Audi CVT Lawsuit Settled

Audi logoVolkswagen Group of America’s settlement of a class-action lawsuit over alleged defects in the continuously variable transmissions in thousands of Audi vehicles has received final approval in U.S. District Court in Los Angeles.

The settlement, approved Sept. 25 by Judge Beverly Reid O’Connell, resolves the lawsuit filed in January 2011 that covers drivers who bought or leased 2002-06 Audi A4s, including Cabriolets, or A6s with factory-installed CVTs in the United States.

The original lawsuit — Anna Sadowska, Yanick Godbout and Tonya DenDekker v. Volkswagen Group of America Inc., Volkswagen AG and Audi AG — argued that manufacturing and design problems caused the transmissions to fail and left owners stuck with repair costs. The suit also alleged that Audi was aware of the problems and hid them from consumers.

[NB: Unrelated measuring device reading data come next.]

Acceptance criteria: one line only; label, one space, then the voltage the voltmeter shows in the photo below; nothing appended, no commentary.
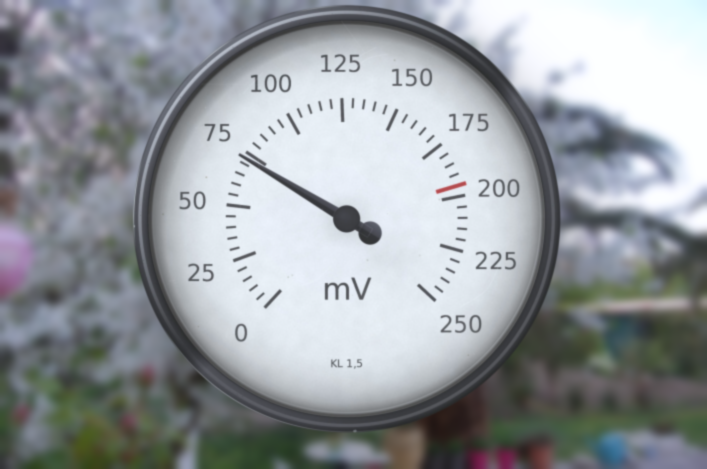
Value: 72.5 mV
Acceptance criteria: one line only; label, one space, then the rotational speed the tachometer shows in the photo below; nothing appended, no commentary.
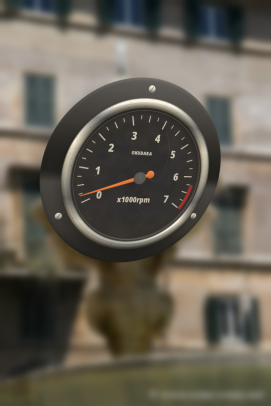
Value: 250 rpm
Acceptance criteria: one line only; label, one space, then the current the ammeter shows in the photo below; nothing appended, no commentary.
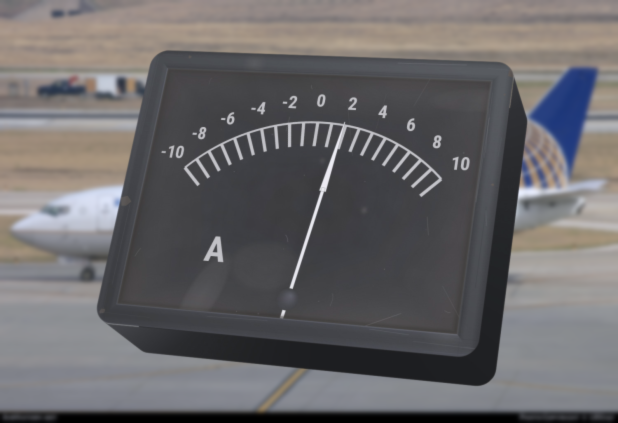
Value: 2 A
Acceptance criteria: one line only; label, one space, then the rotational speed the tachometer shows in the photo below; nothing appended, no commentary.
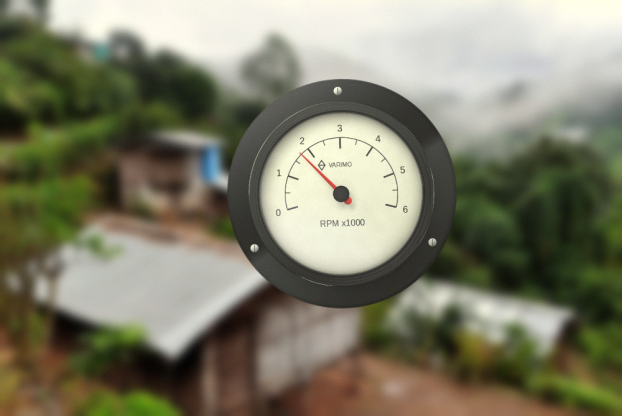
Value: 1750 rpm
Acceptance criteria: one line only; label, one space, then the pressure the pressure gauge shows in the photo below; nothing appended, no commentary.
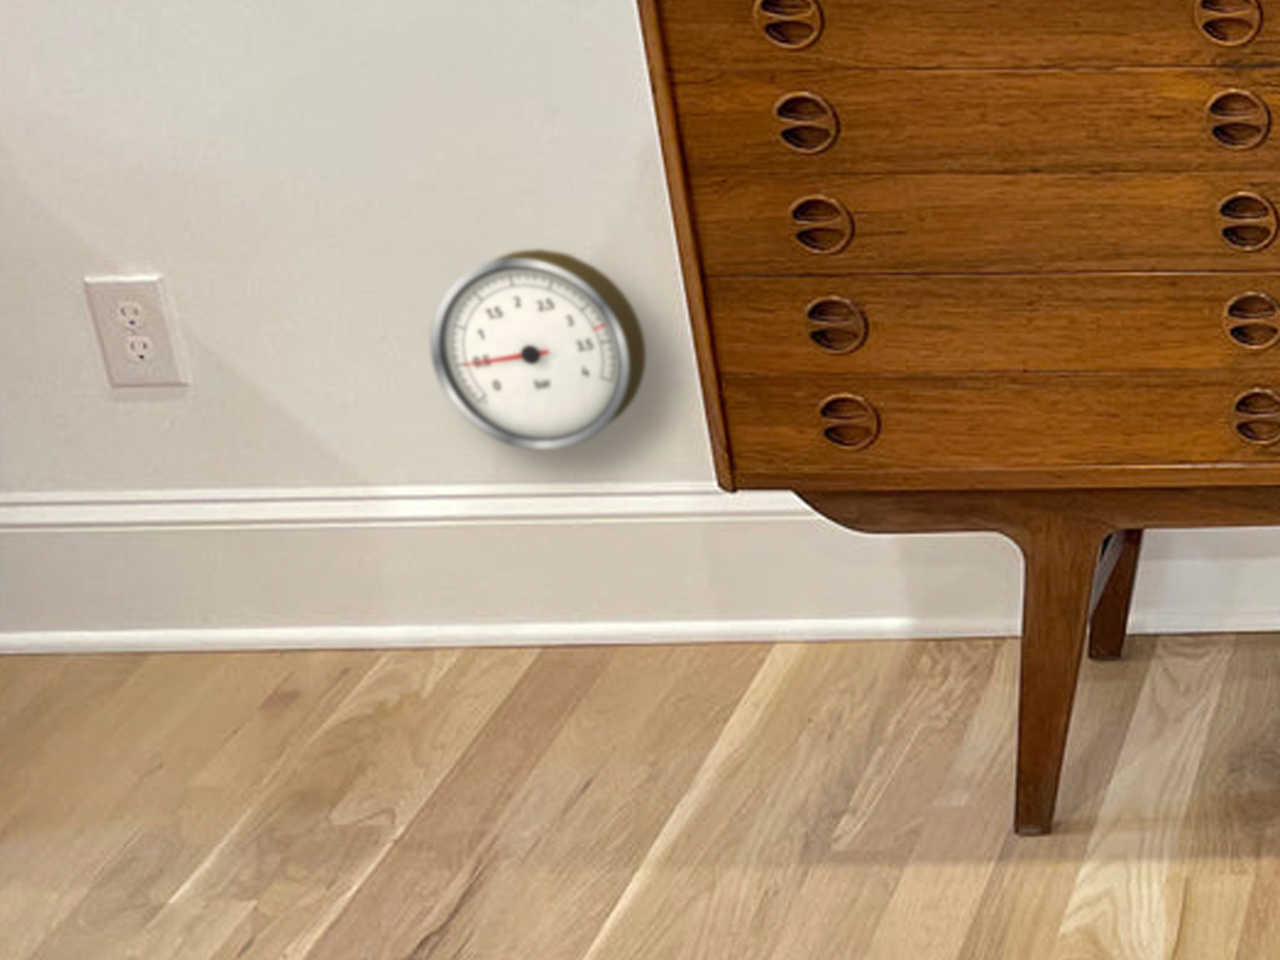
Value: 0.5 bar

Audi denied the allegation, but agreed to reimburse customers for certain repairs and costs. The final settlement — covering about 64,000 vehicles — does not mention any wrongdoing on the automaker’s part.

Audi declined to comment since the case is still open to appeal.

According to court documents, terms of the amended settlement include:

Audi drivers with certain CVT repairs occurring within 10 years or 100,000 miles, whichever occurred first, of the original sale or lease of the vehicle before June 19, 2013, are entitled to a cash reimbursement. The initial powertrain coverage was 4 years/50,000 miles. Parts for reimbursement vary by model year.

To receive a cash reimbursement, Audi drivers must submit a claim form with supporting documents no later than Nov. 18.

Audi will extend its new-vehicle limited warranty to cover repair or replacement of qualifying CVT parts by an authorized Audi dealer if the problem occurred within 100,000 miles or 10 years from the date of the original purchase or lease.

The settlement also includes a trade-in reimbursement for lost value of a 2002-04 A4 or A6 needing a replacement CVT after the normal warranty expired but the vehicle was sold or traded with no repair. The settlement does not make clear why 2005-06 vehicles are not covered.

Owners with certain 2002 and 2003 vehicles beyond the extended warranty can still be reimbursed for the specified repair if the problem occurred within 100,000 miles or 10 years.

Owners claiming personal injury, property damage or subrogation are excluded from the settlement, court documents show.

The court awarded $2.4 million in fees, costs and expenses to the plaintiff’s attorneys, and approved incentive awards of $5,000 to Sadowska and Yanick, and $1,000 to DenDekker.